While channel surfing I paused to watch a story about a New York mafia (crime family) boss who went for walks in pajamas and displayed all sort of bizarre behaviors. Despite the feds belief that his craziness was an act, they had been unable to gather enough evidence to convict him. That was when the idea of faking a head injury, to guarantee a super size settlement, first dawned on me.
When I complained to my family doctor about the supposed nervousness, reoccurring headaches and feeling of motion that made me nauseous (sick to my stomach) she summoned an ambulance to her office. Within the hour I was in the hospital’s emergency department undergoing a cat scan then given an injection of phenergan that sent a warm rush throughout my entire body . . . a high like none I had ever felt before.
Loaded with a prescription for phenergan pills I was transported back home. While taking this drug is well suited for legitimate motion related symptoms’ for the faker like me it reacted like speed. Weather it were the phenergan alone or a combination it and the high-grade marijuana, I could not sleep or eat much and began to talk insistently (without stopping).
Due to the strained hip flexures, transferring from bed to wheelchair, wheelchair to toilet, toilet to wheelchair and back to bed again was more than I could handle. When sis offered to check in on me, to fix lunch, empty the port-a-potty next to the bed and urinal, seeing that she was an aid for an older lady, I naturally agreed. Besides, with a stranger I wouldn’t be able to smoke my skunk weed. Over bowls of pot, that first morning, we thought of ways to spend the half million dollar settlement a letter from my lawyer mentioned.
Within the second half hour it became clear that her moodiness was going to be a challenge to deal with. If you have ever witnessed a conversation between two inebriated men, you know how it starts out friendly but because of their inability to understand each other, their exchange turns nasty. That’s the way it was between sis and me. Every other thought I expressed, judging by the hostel look on her face and tone of her voice, required rewording to keep her calm.
Biting my tongue was not easy but I managed to do so for two days. Then out it came: “Man, you sure are hard to get along with. I don’t know what your problem is, but I’m sure glad you don’t have to care for me all the time.” If eyes were bullets, with the look she shot me, I would have died then and there. Without a word just menacing stare she raised from the chair she had been sitting in, hurriedly stuffed her cigarettes in her purse and stormed out of the room. Before slamming the apartment door shut and stomping up the hall stairs she yelled: “We’ll see how you do with no one’s help. As*&#%*!”

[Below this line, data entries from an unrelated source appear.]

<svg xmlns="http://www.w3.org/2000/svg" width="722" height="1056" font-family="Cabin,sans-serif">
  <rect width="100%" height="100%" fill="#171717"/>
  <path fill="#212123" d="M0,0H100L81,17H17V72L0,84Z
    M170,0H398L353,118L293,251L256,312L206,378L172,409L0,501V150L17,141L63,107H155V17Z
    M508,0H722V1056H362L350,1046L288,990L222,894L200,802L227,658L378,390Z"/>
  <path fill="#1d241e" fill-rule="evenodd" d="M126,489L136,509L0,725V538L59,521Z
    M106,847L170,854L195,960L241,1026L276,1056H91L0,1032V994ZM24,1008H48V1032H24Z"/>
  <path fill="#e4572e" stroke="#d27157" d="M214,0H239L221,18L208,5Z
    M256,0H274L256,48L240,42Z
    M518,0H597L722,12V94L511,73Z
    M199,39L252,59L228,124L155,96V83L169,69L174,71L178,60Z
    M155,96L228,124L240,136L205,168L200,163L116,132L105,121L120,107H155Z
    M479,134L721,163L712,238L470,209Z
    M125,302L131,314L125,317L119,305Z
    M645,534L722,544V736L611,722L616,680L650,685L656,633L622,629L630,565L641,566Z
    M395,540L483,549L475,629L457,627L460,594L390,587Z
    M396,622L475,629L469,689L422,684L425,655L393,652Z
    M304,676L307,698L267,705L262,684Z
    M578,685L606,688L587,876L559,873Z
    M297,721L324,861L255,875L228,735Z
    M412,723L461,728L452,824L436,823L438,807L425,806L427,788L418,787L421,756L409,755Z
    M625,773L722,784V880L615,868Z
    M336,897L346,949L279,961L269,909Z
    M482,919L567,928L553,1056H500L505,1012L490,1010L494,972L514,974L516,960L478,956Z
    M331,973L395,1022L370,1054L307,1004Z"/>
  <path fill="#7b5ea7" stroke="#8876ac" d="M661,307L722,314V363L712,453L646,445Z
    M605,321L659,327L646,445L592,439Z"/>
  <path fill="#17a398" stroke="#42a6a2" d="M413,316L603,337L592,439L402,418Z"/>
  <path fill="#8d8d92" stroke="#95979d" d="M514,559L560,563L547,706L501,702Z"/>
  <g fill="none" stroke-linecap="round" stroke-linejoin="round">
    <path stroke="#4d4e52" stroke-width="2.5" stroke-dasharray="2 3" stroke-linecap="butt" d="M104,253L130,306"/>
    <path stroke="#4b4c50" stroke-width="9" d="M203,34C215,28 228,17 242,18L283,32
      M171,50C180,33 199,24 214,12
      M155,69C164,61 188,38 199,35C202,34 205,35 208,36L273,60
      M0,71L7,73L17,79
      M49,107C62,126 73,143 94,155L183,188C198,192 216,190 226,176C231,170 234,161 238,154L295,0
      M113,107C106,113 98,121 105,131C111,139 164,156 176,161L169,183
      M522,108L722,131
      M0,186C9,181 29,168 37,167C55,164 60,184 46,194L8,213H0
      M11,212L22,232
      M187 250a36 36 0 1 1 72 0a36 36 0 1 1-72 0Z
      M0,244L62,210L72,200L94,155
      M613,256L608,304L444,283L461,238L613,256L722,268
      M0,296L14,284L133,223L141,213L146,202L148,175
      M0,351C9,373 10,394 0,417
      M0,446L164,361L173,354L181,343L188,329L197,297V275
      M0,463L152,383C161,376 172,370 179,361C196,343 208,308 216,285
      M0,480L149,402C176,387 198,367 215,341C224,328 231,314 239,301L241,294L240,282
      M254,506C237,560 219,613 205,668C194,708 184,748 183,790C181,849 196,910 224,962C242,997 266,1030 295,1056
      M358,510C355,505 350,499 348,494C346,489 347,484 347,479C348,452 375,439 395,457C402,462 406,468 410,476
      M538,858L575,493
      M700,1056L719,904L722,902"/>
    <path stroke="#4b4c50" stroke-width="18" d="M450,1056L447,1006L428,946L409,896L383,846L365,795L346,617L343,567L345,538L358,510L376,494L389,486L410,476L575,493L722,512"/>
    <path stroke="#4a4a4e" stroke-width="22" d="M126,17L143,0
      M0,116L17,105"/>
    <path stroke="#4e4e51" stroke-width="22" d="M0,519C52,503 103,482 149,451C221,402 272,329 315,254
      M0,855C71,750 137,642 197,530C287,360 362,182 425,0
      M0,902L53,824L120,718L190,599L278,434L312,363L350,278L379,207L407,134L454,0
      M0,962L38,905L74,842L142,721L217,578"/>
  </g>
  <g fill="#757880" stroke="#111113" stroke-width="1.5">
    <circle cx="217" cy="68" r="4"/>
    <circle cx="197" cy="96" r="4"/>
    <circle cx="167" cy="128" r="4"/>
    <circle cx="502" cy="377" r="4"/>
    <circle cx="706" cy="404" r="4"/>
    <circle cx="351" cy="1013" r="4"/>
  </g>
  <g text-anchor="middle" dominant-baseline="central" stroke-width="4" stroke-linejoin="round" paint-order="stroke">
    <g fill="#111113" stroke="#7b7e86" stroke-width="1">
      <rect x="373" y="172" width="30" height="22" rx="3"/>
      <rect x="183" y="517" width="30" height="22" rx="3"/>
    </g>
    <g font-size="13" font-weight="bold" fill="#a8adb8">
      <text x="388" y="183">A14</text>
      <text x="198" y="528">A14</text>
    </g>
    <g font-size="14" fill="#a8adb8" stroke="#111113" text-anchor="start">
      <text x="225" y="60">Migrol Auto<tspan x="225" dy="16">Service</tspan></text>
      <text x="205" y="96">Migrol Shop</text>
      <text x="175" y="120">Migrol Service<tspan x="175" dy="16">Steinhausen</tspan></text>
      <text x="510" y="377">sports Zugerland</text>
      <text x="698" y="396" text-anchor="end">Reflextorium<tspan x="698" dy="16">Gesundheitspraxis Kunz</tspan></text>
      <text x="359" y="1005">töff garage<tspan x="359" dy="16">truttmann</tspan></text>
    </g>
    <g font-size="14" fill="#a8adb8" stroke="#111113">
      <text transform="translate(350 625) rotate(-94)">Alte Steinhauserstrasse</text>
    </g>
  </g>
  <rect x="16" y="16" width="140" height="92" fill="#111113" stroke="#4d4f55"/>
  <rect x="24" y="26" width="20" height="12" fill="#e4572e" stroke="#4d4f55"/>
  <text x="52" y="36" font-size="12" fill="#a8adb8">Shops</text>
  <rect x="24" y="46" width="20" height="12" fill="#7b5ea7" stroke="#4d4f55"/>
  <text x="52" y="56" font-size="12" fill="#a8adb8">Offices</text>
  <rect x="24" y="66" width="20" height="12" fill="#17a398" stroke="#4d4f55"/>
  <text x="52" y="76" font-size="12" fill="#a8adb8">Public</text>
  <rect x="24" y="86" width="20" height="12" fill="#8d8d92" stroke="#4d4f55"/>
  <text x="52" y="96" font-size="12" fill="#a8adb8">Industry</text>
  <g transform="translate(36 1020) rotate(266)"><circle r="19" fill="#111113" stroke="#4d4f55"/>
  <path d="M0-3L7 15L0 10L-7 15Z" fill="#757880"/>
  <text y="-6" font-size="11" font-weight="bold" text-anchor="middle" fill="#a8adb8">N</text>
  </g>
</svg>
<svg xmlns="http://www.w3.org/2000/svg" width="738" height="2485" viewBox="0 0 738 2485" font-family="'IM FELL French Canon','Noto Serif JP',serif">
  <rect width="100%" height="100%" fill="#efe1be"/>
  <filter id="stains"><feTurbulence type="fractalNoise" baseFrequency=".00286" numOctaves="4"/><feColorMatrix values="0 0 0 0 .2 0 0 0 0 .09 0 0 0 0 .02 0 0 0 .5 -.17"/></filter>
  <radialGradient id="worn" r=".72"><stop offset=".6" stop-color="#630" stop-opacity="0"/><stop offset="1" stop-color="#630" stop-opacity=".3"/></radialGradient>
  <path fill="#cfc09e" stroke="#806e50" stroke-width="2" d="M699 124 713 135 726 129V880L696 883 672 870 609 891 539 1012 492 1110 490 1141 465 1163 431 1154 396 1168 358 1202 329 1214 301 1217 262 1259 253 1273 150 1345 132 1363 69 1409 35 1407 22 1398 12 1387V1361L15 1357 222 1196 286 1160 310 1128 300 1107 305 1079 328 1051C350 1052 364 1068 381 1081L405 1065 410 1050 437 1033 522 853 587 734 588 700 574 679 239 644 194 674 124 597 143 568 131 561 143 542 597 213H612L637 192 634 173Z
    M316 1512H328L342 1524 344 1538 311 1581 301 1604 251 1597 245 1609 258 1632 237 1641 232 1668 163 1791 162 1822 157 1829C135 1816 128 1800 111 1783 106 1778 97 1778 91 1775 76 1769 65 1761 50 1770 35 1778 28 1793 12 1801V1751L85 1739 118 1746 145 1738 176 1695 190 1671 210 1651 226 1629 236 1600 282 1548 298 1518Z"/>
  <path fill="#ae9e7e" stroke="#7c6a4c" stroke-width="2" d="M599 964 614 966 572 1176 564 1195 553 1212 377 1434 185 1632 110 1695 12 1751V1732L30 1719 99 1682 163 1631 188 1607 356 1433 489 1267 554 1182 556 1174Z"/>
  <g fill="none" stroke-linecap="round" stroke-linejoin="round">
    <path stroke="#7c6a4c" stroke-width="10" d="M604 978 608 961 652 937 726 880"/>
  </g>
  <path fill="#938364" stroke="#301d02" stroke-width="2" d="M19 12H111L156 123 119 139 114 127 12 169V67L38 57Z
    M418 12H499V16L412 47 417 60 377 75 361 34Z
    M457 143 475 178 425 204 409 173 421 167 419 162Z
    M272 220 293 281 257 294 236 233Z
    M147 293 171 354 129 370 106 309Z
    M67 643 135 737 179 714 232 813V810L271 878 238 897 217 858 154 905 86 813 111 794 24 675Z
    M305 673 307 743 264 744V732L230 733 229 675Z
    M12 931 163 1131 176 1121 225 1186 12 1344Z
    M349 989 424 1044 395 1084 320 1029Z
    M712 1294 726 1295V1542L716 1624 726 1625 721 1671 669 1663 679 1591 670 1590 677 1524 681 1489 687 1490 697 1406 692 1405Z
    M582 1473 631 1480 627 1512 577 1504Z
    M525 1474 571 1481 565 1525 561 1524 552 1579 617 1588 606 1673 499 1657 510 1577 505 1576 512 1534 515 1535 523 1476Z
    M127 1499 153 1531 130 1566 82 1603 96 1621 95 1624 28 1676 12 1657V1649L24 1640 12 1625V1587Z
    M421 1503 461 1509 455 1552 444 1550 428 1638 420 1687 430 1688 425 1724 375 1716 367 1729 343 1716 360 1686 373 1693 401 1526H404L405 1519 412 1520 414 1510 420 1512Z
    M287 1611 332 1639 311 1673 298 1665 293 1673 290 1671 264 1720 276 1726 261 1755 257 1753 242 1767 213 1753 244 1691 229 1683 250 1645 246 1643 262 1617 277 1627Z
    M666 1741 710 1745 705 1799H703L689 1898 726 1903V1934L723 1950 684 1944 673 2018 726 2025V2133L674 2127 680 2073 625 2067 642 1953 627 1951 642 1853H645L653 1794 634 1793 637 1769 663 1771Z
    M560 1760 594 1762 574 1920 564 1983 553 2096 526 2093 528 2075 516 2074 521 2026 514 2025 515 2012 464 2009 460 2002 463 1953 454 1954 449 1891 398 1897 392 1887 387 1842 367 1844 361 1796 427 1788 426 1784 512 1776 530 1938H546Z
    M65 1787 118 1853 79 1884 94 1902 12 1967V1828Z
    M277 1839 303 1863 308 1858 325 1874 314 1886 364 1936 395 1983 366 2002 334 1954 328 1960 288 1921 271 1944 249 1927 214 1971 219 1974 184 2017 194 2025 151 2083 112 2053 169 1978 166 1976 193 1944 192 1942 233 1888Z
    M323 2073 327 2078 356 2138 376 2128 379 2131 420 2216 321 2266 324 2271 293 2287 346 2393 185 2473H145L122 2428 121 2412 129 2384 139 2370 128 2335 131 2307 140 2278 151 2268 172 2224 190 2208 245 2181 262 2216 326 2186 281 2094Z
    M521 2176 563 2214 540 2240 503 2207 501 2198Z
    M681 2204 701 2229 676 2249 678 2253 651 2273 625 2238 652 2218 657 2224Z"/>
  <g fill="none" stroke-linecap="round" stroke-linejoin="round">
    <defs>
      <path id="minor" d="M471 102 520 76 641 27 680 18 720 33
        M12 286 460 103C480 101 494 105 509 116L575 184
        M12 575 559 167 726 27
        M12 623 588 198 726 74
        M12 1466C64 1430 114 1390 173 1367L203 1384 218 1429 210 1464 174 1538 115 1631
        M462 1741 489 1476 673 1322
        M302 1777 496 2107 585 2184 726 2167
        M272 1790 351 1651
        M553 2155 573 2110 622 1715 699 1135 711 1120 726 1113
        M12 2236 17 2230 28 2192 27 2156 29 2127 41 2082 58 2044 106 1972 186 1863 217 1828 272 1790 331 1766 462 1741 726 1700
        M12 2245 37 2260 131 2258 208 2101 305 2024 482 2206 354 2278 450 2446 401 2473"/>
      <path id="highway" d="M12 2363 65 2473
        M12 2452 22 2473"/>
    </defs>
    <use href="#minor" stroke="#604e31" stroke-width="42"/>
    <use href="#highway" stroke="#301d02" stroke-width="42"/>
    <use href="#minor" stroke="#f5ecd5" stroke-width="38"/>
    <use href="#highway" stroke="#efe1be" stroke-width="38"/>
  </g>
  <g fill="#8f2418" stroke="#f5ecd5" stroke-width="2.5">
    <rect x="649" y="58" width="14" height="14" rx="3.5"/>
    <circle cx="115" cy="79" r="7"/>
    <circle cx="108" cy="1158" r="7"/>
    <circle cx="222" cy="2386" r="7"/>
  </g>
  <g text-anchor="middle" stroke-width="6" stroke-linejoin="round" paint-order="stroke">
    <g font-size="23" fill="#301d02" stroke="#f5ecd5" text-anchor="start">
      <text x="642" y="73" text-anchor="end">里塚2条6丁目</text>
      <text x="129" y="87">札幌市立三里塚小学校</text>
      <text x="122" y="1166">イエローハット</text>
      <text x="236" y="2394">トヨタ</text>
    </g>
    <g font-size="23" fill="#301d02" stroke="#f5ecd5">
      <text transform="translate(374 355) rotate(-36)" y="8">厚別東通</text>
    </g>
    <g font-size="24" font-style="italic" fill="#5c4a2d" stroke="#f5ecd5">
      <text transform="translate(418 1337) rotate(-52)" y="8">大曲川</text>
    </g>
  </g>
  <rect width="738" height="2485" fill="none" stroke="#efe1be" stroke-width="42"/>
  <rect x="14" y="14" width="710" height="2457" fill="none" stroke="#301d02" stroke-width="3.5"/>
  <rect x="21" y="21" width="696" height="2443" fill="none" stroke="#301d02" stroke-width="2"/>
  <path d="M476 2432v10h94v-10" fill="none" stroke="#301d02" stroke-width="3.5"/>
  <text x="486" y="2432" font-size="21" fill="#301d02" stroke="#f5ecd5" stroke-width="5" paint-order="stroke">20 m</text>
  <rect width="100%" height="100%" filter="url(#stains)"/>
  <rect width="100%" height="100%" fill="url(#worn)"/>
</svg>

Later that night, I phoned her to try and explain what lead to me saying what I had. After about ten minutes of explaining she reluctantly accepted my invitation to try again. The next morning she did seemed a little mellower, but what a space-cadet she was being. When she went to her car to retrieve something she locked herself out of the upstairs door. Linda had to leave work and let her back in. She misplaced my urinal. Then when she left for the morning shift, with a plan to return for dinner, fortunately she had removed the grilled cheese pan from the stove but left the burner on. Again, Linda had to leave work to rectify the problem.
Once again I telephoned sis at her home. Clearly, I was not as nice as should have been. I had had enough. In reaction to my unkind words I was blown away when she said: “Fine. Take care of your own self. You think you’re so much better than me. I hate you! I hope you die!” This was not the first time she had stated those two things. Twice she had in the past, but each time she was drunk. So I dismissed her words as mumblings. This time, however, it was clear that she meant what she had to say.
That night I eagerly waited for Linda’s return from work. By seven pm I was a bit concerned as to why she was later than usual. Understanding the service business, I figured that they had got swamped or someone from the next shift would be late. By eight o’clock I was a little more apprehensive. It was out of character for her not to at least phone. I phoned her job and was informed that she had left at her normal five-thirty. Now I was worried. I started calling people to find out if they knew anything of her whereabouts. No one knew anything. They all were as stunned as I was that she would just disappear.
At Nine-thirty a little car parked in front of our building to my relief it was her. Instead of going to the door she rapped on the apartment front window. Sis, it seemed, had her keys so she climbed through the window. Her face was beet red. When I questioned where she had been, with an expression I’d never seen, she stared at me. “What’s going on?” I inquired. “Where have you been?”
“Why don’t you tell me what’s wrong Mr. Big shot?” she said. “I’ve been at Karin’s. She offered to let me stay there tonight. I just came to get some clothes.”
Why I didn’t push to find out where her words were coming from I don’t know. Was it because of the heartbreak I was feeling? Did I not want to know? Was it guilt for my past indiscretions? Callously I responded: “Fine, if that’s the way you want it. Go then. It’s been a nice twenty-four years.” She snagged some stuff from the bath and her dresser, pulled some clothes off of their hangers and left.